The world of consumption is another constant source of inspiration. This visual artist takes the symbols, which we are constantly surrounded by, in her own hands and releases them back into the world in the form of artistic artefacts – for example, her hanging canvas consisting of a Series of Electrical Appliances or her Paintings of Clothes.
The most typical technique for Chalánková, however, is embroidery. In 2004 she produced a series of embroidered phone text messages. The images of now obsolete mobile phone displays present fleeting messages. Something that someone punched in his/her mobile phone is captured through a parallel (much more laborious) hand movement. Records of modern amenities that lose on topicality with increasing speed are archived by a traditional technique. She also has embroidered illustrations in her author’s books The Little Red Riding Hood and Hansel and Gretel. Photographed, as well as realistic scenes from various fabrics present classical children stories in an original way.

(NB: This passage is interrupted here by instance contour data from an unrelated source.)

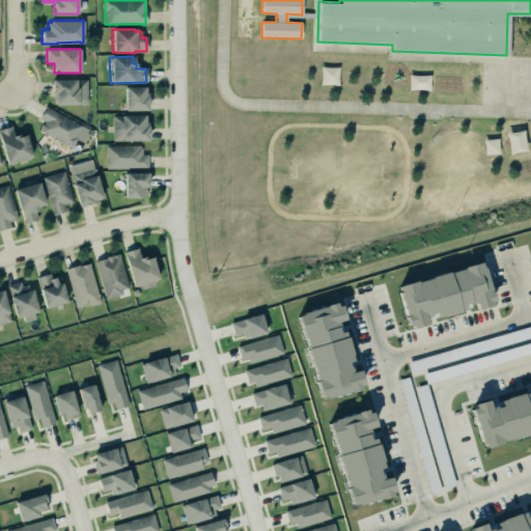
[(87,79),(52,80),(53,105),(87,104),(87,79)]
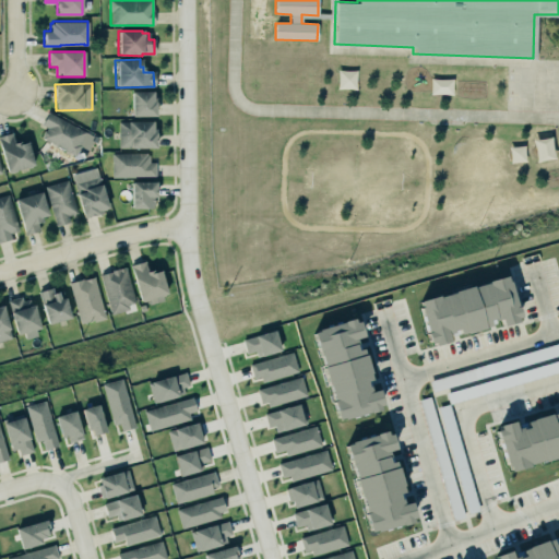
[(130,92),(151,92),(152,98),(154,98),(154,117),(131,117),(130,92)]
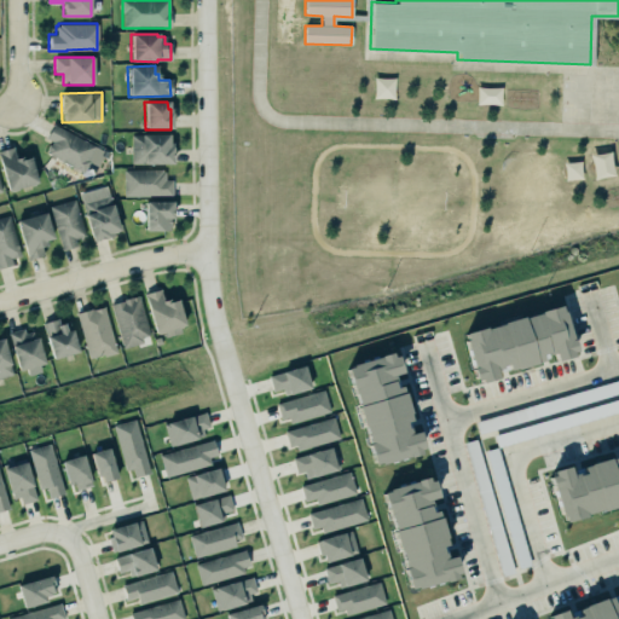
[(52,123),(102,150),(103,148),(109,151),(105,156),(102,155),(96,165),(96,166),(92,173),(85,169),(82,173),(46,152),(46,150),(46,148),(47,145),(50,144),(51,142),(45,138),(52,123)]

Vendula Chalánková also stands behind the brand called “Zvrhlý vkus“ (Perverse style) that she founded in 2003. This label represents design products, primarily sewn, on the subject of animals, people and beings from the world of fairytales. They are from the perspective of a grown-up child with experiences from the real world and with a specific sense of humour. The author herself introduces them like this:
“The appliqués of animals and little girls are the bearers of existential dramas. By using polka-dot fabric the little girls suffer from bad complexion or dandruff. The animals are cute poor things. Rabbits lose ears, teeth or their whole head. The panda is injured. The fox is stained with blood. The teddy bear has a pair of underwear on his head and a guilty look in his eyes. The teddy bear Mr. Vomit is vomiting.”
Commissioned orders are an inseparable part of this artist’s work. Computer graphics are an instrument, as well as a topic of her work, but she also works with architecture and its partial elements. For example the image of Dušan Jurkovič’s villa was the topic for the game Pexeso, which she created for this house. The pictures of pairs are based on the stylized elements of the vernacular art in the same basic colours used by the architect on his house. The box for the cards looks like the villa itself. In addition to digital and computer implementations Chalánková is also the author of projects reacting to specific spaces. One of her most recent ones includes a chair for Cafe Morgal, which was opened in June 2014 in the space of a former sacristy in Místodržitelský Palace in Brno.
Prior to the opening there was a reconstruction on the ground floor of one of the five buildings of the Moravian Gallery in Brno, during which a part of an original Baroque fresco was uncovered. In her creative finishes of several TON chairs, Chalánková used the colours and morphology of the uncovered ceiling painting. The conception of these is, compared to her other work, more restrained and corresponds to the intention. However, formal as well as visual diversity and variety, as well as using basic, unbroken colours remain to be the recognition sign of this artist’s work.